DIRECTIVES —
(a) Answer these questions using the passage on rethinking rigor:
(i) Which stressors did 100-level students identify?
(ii) What did 300-level students identify as a contributor to course rigor?
(iii) Which practices does logistical rigor rely heavily on?
(b) Carry on writing the passage on rethinking rigor, picking up after its final sentence.

»Rethinking Rigor

Student Conceptions of Rigor

Oftentimes, there is a misalignment between what students think of rigorous courses and what instructors believe to be rigorous. Understanding intellectual and logistical rigor can help you reduce barriers for yourself and students early on in the semester.100-level students identified affective terms, stressors such as fast pacing, high workload, unclear relevance to their life or careers, and low faculty support. 300-level students identified cognitive complexity as a contributor to course rigor, but course design elements as easing the learning process (Wyse & Soneral, 2018).

The difference between intellectual and logistical rigor is that intellectual rigor refers to cognitively challenging students where they are engaged in deep learning, and critical thinking with meaningful assignments. Intellectual rigor can include competency-based learning but also uses transparent expectations and student-centered pedagogy to engage students while logistical rigor relies heavily on rote learning, unnecessary busywork, inflexible policies, ambiguous expectations, unclear assignments, bell-curve grading, and tradition-bound practices that lead to anxiety-ridden students.

DATA SHOWN —
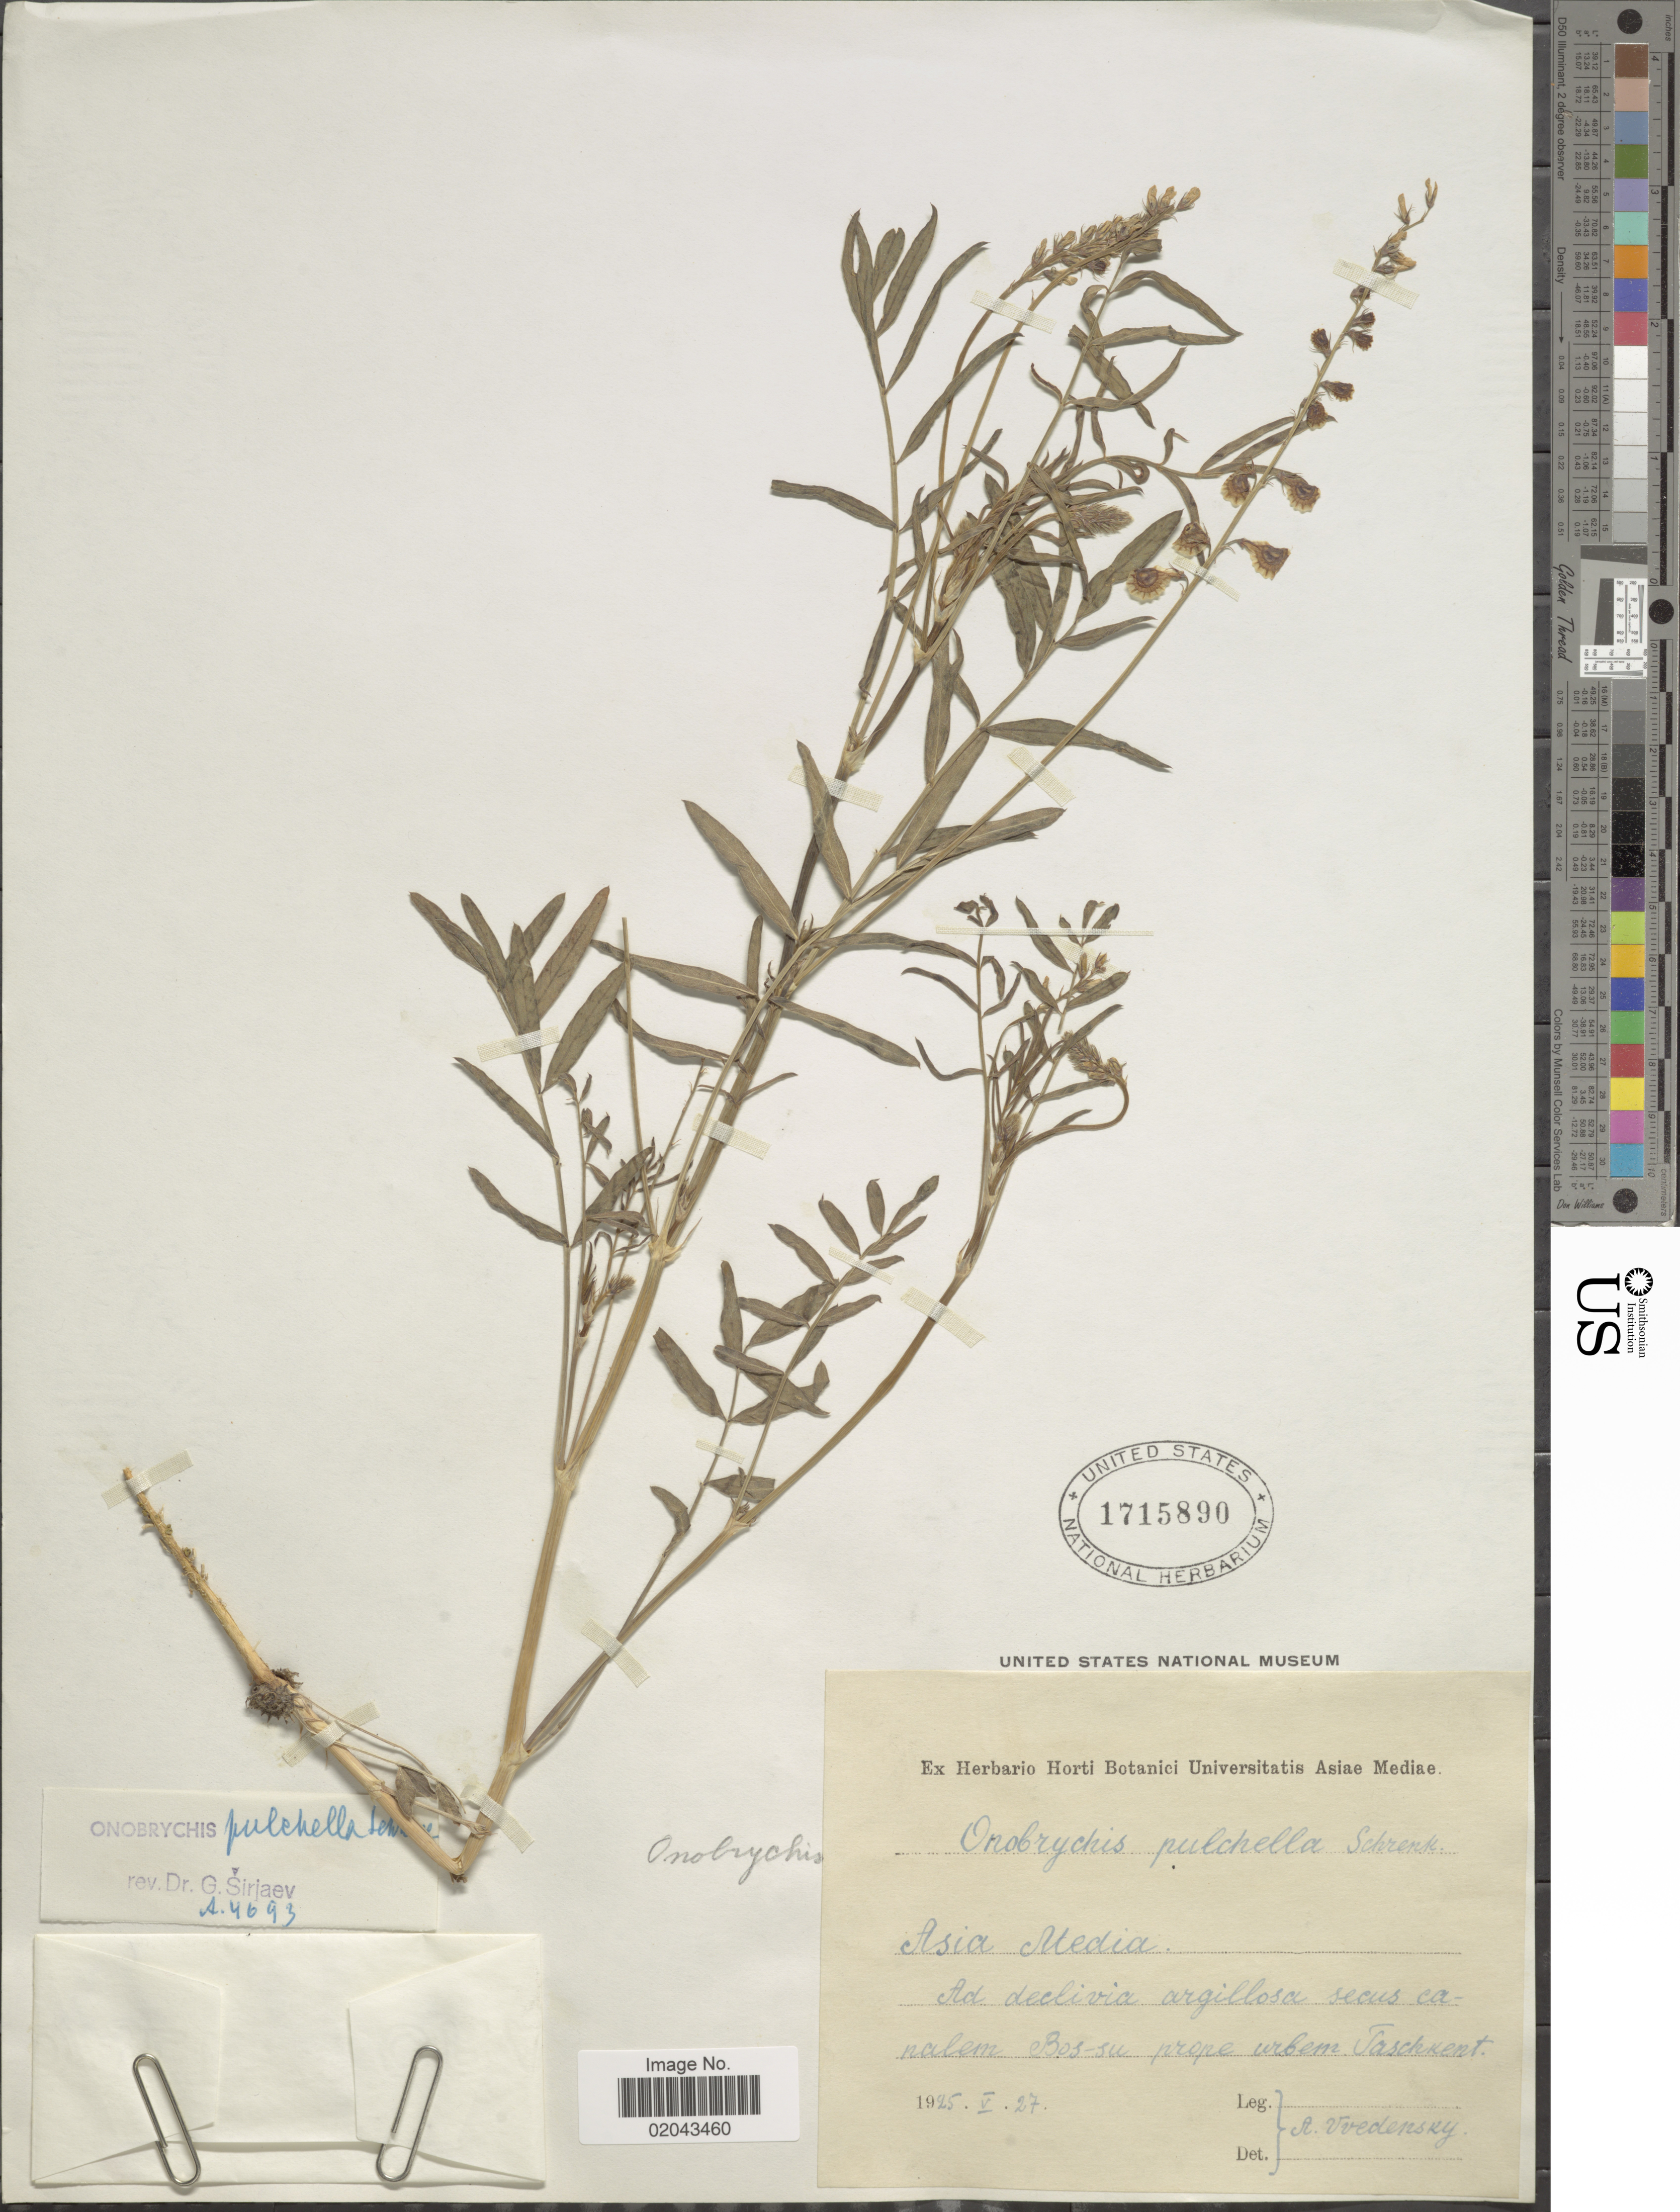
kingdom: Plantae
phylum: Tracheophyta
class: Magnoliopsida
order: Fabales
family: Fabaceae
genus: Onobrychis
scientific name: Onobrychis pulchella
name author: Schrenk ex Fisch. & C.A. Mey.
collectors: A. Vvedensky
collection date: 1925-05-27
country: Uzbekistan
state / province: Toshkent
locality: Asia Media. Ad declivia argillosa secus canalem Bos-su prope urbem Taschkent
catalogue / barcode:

ANSWERS IN ORDER —
(a)
(i) Fast pacing, high workload, unclear relevance to their life or careers, and low faculty support.
(ii) Cognitive complexity.
(iii) Rote learning, unnecessary busywork, inflexible policies, ambiguous expectations, unclear assignments, bell-curve grading, and tradition-bound practices.

(b)
Why Reduce Logistical Rigor?

Reducing logistical rigor conserves cognitive bandwidth for critical thinking and helps students learn relevant skills instead of tricks to pass the class. It also helps create more equity for an increasingly diverse student body while lowering cognitive load for instructors and professors.

Strategies for Reducing Logistical Rigor

  1. Make students co-owners of the course
    1. Co-Create/Negotiate Policies and Procedures
    2. Creates a sense of ownership and increases student investment
    3. Reduces cognitive load because logistics are partly self-imposed
    4. Promotes student-professor teamwork vs. animosity
    5. Teaches real-world responsibility, not automated compliance
    6. Reduces overhead planning for professors
  2. Offer no questions-asked extensions 
    1. 1, 3, and 5-day extensions on request before deadline (each is only usable once)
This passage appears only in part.